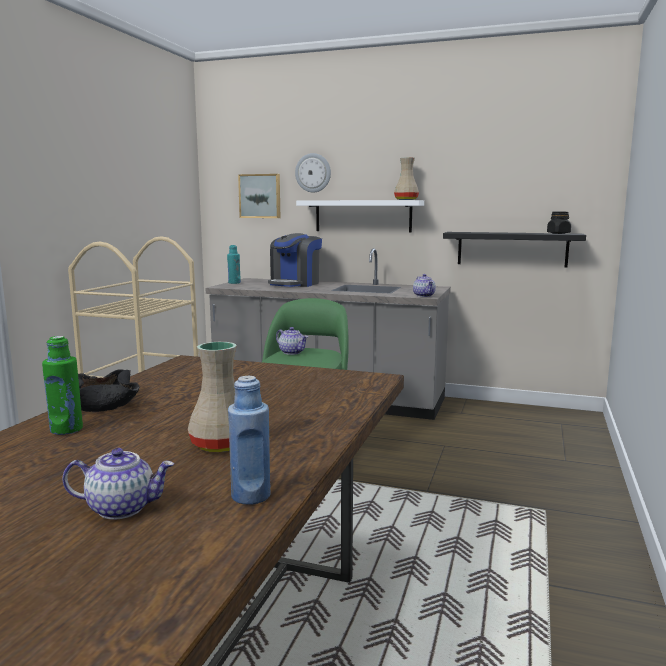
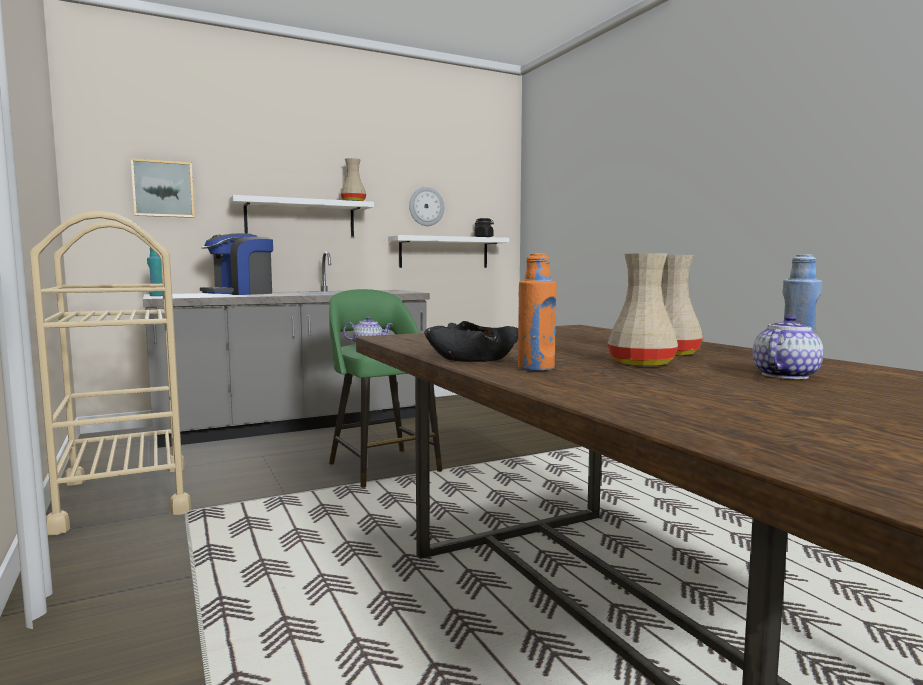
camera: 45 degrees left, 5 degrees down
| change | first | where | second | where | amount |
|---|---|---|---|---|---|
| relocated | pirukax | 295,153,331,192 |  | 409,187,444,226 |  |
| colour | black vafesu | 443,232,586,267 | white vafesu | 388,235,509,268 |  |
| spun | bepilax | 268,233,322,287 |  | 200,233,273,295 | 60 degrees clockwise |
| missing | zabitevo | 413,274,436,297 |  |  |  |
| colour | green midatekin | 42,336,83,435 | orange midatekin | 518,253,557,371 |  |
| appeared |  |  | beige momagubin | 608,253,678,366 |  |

--------------------------------

About this exercise: Skip the pictures and output all entries exactly.

Response to the exercise:
camera: 45 degrees left, 5 degrees down
| change | first | where | second | where | amount |
|---|---|---|---|---|---|
| relocated | pirukax | 295,153,331,192 |  | 409,187,444,226 |  |
| colour | black vafesu | 443,232,586,267 | white vafesu | 388,235,509,268 |  |
| spun | bepilax | 268,233,322,287 |  | 200,233,273,295 | 60 degrees clockwise |
| missing | zabitevo | 413,274,436,297 |  |  |  |
| colour | green midatekin | 42,336,83,435 | orange midatekin | 518,253,557,371 |  |
| appeared |  |  | beige momagubin | 608,253,678,366 |  |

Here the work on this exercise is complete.